[PROVIDED DATA]

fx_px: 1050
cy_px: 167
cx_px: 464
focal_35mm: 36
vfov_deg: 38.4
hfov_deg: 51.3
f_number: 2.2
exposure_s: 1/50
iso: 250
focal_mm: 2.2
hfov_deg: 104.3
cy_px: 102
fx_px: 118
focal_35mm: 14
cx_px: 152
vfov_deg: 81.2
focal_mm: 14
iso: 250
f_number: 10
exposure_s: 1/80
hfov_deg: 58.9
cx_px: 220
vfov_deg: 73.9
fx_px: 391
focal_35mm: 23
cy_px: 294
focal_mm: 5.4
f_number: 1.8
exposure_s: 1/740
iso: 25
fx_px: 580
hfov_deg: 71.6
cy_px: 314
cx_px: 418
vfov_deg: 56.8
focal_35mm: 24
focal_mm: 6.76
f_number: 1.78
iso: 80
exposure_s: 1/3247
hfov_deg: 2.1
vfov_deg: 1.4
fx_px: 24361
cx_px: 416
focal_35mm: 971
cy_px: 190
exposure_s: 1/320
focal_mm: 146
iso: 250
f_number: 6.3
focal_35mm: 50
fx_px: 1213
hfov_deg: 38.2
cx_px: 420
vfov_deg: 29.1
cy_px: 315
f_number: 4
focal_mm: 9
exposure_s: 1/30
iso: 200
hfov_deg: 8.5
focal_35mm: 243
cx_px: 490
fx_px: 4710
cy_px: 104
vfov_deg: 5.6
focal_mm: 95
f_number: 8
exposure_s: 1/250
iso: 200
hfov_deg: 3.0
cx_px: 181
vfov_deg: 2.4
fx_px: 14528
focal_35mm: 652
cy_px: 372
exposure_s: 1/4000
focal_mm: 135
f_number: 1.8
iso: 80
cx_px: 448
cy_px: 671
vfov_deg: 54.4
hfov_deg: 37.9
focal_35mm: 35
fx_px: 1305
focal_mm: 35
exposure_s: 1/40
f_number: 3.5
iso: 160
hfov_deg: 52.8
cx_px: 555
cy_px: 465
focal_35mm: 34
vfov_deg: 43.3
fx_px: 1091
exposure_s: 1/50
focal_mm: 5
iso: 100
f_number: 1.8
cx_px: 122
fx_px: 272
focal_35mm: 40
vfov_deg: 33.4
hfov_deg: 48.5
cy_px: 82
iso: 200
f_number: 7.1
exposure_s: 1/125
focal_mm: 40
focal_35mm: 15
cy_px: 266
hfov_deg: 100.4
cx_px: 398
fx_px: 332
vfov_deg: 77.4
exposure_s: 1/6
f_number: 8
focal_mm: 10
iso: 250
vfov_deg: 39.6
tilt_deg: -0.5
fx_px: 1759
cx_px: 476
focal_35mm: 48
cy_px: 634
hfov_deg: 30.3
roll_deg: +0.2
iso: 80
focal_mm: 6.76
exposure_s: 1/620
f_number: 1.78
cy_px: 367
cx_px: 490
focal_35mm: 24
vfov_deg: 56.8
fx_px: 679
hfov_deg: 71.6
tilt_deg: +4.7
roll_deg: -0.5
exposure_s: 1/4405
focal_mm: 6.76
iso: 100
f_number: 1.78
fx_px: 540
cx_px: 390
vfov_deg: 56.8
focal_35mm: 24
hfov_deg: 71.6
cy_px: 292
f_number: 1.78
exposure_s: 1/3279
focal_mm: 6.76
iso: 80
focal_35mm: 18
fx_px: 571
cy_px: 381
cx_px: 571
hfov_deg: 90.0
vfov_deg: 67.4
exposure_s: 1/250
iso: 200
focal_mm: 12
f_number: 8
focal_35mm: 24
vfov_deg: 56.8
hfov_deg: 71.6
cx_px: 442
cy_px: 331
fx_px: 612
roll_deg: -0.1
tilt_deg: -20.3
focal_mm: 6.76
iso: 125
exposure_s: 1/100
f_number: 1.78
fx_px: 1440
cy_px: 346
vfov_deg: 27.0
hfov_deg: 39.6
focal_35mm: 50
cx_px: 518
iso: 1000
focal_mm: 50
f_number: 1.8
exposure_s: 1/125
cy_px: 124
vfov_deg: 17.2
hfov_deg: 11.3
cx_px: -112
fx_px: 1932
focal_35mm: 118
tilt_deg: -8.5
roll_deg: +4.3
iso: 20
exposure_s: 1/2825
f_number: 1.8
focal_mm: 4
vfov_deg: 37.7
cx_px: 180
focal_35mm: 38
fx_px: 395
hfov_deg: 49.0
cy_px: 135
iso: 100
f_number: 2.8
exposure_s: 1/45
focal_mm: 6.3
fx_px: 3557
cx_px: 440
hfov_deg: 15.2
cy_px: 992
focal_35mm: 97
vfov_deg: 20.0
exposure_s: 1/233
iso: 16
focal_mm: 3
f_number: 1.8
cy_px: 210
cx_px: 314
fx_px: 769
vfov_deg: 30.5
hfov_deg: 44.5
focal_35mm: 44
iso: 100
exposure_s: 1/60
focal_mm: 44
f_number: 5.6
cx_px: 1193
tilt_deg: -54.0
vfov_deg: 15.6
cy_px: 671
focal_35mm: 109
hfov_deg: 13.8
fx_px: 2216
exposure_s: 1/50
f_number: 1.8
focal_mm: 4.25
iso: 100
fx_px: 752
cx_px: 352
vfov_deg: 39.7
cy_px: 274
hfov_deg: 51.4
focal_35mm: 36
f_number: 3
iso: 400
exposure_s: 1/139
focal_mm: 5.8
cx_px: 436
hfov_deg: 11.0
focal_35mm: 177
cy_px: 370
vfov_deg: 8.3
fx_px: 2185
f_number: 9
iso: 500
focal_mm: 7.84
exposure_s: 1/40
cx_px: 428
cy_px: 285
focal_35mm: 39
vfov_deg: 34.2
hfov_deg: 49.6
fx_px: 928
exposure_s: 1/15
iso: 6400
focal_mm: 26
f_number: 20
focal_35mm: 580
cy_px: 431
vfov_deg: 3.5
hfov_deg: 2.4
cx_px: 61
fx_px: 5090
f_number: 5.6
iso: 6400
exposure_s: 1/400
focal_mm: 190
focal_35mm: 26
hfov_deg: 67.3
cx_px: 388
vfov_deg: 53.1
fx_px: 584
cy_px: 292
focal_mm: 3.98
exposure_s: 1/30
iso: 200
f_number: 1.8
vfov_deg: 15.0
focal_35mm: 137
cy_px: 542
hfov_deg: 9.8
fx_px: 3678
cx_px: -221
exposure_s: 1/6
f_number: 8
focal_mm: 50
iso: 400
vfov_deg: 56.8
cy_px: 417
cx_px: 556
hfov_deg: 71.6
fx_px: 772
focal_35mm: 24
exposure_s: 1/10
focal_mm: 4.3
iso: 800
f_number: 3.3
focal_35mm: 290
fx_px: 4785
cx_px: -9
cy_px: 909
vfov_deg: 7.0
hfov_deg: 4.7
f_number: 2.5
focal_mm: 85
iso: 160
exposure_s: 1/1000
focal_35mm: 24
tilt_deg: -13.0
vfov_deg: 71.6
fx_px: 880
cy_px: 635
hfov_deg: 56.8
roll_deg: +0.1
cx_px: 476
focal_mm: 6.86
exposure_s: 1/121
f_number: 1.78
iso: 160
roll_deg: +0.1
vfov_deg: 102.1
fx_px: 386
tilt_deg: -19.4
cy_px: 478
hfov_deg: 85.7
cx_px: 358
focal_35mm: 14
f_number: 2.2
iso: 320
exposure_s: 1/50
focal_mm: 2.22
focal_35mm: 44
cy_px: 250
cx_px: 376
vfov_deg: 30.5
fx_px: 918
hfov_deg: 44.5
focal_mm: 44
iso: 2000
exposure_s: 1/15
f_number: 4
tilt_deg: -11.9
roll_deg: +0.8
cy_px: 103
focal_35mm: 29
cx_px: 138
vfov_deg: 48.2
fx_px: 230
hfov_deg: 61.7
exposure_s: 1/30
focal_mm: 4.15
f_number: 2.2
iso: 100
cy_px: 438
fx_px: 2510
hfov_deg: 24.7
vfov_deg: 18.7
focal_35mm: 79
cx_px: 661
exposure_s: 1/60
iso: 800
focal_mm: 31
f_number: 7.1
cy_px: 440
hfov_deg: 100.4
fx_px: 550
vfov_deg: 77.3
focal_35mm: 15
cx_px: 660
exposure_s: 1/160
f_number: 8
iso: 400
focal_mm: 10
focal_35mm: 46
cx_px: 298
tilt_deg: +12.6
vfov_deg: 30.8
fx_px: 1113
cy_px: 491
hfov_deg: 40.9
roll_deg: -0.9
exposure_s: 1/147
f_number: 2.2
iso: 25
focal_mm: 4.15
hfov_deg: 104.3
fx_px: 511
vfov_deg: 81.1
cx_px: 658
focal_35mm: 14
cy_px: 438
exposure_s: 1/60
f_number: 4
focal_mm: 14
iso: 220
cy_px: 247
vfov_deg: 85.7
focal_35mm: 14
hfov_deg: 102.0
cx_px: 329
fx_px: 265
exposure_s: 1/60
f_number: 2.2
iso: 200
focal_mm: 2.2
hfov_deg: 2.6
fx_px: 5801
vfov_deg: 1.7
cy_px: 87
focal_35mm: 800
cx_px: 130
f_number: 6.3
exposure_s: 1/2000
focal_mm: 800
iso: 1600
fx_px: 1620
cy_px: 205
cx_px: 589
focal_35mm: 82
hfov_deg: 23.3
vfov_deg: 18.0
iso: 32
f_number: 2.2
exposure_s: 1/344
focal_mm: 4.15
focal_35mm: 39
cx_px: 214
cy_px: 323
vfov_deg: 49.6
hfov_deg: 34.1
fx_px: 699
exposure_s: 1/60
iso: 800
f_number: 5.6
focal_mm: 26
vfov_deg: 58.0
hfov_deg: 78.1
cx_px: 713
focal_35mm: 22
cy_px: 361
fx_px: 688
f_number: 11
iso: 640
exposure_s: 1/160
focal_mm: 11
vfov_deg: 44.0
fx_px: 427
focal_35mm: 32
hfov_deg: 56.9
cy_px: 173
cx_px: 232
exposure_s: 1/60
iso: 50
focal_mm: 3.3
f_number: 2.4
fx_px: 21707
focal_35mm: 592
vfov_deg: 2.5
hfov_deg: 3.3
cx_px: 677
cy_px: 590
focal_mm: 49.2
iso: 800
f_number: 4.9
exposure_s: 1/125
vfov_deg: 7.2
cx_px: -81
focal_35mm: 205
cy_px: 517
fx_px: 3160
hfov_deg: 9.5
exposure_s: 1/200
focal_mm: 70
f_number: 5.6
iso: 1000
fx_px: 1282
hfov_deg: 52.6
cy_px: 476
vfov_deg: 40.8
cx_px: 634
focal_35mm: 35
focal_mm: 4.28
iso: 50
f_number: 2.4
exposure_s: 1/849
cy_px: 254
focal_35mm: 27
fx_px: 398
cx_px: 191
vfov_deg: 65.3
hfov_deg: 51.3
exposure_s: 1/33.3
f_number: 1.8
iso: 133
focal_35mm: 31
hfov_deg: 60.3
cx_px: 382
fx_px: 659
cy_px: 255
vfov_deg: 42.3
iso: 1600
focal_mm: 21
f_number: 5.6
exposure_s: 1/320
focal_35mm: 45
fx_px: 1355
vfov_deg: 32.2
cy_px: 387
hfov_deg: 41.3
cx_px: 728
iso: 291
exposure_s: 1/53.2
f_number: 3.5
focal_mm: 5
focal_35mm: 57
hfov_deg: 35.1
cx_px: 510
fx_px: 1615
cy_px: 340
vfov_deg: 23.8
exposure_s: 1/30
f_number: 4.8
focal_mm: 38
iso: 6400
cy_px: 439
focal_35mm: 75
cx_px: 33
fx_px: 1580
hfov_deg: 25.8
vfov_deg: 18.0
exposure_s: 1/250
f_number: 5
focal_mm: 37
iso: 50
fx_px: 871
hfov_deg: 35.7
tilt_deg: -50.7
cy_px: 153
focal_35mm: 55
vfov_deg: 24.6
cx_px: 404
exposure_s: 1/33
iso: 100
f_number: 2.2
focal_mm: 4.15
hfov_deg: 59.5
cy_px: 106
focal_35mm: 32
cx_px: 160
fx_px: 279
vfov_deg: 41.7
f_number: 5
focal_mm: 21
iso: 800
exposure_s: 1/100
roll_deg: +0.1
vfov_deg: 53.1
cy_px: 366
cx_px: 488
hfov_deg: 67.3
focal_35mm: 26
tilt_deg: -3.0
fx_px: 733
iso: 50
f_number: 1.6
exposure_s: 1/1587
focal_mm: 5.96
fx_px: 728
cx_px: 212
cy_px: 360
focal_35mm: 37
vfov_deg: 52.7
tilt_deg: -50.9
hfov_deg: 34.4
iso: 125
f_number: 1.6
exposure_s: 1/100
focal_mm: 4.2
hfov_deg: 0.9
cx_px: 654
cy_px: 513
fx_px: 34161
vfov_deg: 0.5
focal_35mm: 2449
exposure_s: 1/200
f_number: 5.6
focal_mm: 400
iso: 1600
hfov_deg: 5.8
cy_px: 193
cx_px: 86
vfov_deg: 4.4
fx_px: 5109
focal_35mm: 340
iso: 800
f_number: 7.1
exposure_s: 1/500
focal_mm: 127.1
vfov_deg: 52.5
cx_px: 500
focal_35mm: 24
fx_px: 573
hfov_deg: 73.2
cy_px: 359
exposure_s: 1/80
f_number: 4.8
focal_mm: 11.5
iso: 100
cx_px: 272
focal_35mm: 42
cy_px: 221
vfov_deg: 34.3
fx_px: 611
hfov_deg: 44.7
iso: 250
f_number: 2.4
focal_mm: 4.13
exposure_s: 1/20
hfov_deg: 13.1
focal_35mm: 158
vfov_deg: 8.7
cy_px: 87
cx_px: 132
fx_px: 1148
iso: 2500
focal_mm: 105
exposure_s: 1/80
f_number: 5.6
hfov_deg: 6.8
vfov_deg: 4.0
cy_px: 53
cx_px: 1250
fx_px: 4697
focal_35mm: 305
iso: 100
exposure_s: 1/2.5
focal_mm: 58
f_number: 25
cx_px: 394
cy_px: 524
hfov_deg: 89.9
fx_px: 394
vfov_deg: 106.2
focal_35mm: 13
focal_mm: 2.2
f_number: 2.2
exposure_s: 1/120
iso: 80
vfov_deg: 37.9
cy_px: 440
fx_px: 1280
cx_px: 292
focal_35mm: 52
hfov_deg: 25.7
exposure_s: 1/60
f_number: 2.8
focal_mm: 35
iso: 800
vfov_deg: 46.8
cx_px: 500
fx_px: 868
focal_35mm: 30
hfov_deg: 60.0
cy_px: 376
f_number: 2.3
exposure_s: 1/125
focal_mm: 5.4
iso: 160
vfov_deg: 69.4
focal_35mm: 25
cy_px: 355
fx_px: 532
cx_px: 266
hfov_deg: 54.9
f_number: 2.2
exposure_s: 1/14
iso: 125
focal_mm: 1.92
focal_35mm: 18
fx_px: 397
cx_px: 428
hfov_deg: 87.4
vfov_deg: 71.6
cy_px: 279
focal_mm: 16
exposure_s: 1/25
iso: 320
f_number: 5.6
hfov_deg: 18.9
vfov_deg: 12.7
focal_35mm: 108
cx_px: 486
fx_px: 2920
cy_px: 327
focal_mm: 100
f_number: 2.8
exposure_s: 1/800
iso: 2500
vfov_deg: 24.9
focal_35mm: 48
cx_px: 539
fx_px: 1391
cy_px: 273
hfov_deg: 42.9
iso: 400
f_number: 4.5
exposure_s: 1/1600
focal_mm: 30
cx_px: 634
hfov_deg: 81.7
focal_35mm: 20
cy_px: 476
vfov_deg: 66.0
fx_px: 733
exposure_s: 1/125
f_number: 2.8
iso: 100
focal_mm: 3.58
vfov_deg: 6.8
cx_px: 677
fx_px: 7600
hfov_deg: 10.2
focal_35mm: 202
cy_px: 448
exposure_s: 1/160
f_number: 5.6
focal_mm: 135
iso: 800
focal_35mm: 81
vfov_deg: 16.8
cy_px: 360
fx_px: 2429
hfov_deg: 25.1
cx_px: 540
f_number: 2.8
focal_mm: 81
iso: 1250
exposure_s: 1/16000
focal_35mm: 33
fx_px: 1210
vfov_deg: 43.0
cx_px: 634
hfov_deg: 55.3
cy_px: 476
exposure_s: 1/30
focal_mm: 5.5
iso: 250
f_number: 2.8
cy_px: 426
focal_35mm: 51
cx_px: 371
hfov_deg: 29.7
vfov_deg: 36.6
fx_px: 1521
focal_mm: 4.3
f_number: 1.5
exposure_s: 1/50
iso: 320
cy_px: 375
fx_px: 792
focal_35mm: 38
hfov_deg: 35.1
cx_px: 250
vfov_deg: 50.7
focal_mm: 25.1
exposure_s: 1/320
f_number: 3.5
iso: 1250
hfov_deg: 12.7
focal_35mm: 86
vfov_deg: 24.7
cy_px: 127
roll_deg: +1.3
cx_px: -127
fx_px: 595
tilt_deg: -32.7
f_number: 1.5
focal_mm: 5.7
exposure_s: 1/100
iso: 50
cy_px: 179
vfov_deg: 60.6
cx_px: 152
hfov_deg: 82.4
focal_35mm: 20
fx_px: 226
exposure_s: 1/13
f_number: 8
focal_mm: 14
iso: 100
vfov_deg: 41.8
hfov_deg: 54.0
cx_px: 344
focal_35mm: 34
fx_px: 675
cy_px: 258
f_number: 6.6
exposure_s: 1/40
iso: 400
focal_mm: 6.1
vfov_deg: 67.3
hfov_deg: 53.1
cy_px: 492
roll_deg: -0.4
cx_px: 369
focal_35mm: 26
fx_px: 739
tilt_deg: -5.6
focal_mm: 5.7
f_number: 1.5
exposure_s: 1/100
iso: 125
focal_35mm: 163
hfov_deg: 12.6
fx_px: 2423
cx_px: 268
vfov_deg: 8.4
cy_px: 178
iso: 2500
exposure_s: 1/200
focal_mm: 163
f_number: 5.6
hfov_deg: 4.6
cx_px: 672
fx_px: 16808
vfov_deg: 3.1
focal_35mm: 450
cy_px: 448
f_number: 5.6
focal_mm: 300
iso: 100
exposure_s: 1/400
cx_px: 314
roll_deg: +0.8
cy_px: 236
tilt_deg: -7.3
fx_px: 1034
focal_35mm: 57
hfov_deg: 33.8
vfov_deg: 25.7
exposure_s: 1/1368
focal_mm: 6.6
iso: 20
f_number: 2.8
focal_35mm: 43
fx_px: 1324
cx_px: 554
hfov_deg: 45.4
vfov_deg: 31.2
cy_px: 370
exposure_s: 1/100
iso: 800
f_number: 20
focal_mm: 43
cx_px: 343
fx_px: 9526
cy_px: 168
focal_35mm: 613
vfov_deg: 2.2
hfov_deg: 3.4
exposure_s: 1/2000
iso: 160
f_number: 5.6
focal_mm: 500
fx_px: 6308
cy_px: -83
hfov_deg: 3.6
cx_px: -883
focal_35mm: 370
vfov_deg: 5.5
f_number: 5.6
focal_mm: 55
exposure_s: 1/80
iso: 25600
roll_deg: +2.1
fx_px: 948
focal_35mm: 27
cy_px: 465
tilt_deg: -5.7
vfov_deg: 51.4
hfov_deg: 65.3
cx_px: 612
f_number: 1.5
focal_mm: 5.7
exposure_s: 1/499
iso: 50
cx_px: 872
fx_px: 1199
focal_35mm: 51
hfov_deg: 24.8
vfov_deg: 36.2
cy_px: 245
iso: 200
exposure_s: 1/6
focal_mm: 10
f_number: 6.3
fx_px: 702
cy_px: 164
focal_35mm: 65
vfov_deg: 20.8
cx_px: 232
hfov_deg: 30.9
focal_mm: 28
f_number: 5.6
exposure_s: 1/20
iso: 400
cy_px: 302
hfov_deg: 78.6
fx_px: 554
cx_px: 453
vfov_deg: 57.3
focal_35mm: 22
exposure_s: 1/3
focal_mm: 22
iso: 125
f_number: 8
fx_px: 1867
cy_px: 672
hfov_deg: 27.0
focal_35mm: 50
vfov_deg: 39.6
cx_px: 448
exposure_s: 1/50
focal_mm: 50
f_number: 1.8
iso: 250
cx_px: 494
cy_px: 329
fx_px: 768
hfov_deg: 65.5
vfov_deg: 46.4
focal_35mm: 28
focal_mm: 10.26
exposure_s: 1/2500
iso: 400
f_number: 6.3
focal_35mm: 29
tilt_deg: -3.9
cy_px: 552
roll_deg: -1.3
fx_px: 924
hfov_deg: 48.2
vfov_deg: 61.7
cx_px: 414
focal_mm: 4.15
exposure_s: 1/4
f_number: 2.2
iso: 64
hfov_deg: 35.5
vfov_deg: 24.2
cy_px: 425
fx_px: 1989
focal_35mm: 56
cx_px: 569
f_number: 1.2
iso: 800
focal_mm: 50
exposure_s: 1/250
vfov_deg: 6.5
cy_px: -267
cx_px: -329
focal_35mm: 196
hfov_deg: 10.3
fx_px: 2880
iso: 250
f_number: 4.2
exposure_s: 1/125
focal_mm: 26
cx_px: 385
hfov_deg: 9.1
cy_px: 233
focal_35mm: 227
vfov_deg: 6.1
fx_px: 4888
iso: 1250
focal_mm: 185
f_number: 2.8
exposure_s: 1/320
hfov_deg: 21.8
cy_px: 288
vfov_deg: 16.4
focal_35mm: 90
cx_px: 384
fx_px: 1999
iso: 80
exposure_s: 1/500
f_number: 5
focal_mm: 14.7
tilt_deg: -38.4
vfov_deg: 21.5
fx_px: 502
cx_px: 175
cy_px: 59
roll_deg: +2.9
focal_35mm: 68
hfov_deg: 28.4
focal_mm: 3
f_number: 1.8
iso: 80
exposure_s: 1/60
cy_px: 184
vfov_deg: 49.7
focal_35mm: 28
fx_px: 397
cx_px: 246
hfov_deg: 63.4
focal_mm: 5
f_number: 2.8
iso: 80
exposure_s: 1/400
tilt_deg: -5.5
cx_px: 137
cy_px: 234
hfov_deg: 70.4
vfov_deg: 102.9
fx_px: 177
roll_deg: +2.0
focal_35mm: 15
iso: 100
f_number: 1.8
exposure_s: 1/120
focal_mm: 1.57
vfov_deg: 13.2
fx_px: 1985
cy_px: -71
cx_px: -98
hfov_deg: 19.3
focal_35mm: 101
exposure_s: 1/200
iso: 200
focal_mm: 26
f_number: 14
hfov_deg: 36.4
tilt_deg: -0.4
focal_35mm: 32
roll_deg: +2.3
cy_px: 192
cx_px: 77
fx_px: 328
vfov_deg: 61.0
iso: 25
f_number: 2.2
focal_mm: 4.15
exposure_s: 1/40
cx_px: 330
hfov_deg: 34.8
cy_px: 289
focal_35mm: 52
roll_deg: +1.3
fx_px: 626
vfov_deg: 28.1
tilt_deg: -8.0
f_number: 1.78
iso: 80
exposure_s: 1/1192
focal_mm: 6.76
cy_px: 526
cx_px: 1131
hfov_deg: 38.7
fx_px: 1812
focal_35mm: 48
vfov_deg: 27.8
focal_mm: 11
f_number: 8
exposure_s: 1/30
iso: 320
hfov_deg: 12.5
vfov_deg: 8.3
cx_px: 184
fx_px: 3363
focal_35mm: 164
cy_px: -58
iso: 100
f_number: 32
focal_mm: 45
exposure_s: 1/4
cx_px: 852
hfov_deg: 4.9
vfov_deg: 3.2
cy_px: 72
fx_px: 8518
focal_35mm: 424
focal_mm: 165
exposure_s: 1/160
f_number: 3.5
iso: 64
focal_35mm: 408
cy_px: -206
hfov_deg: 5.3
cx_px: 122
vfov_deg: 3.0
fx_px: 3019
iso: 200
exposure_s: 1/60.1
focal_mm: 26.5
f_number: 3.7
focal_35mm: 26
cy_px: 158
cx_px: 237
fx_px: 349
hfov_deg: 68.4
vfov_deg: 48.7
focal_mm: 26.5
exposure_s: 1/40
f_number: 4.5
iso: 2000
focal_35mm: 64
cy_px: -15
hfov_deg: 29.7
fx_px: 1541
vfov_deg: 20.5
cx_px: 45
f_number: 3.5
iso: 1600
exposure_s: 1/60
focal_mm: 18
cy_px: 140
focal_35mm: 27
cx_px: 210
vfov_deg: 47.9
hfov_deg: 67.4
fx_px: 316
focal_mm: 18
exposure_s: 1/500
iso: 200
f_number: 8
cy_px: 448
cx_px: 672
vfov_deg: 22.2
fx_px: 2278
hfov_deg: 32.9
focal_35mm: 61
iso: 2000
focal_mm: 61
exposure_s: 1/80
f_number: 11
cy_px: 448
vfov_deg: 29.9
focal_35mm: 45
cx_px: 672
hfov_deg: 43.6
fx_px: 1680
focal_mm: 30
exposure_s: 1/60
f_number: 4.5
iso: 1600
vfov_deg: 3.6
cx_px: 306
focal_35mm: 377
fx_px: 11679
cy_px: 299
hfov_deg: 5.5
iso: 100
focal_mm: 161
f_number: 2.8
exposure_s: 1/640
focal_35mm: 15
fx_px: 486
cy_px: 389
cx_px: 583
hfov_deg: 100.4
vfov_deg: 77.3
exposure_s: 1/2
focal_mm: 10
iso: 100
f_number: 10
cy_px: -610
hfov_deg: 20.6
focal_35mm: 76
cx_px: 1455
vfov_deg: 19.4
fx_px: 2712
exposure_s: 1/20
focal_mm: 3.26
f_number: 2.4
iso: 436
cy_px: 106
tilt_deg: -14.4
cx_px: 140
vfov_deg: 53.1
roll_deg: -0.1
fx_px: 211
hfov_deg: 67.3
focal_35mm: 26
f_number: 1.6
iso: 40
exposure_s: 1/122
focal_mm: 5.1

[/PROVIDED DATA]

Only certain lines are wanted. Please return exactly those from the top of the data through the line with "focal_35mm: 23".

§ **EXERCISE ANSWER**
fx_px: 1050
cy_px: 167
cx_px: 464
focal_35mm: 36
vfov_deg: 38.4
hfov_deg: 51.3
f_number: 2.2
exposure_s: 1/50
iso: 250
focal_mm: 2.2
hfov_deg: 104.3
cy_px: 102
fx_px: 118
focal_35mm: 14
cx_px: 152
vfov_deg: 81.2
focal_mm: 14
iso: 250
f_number: 10
exposure_s: 1/80
hfov_deg: 58.9
cx_px: 220
vfov_deg: 73.9
fx_px: 391
focal_35mm: 23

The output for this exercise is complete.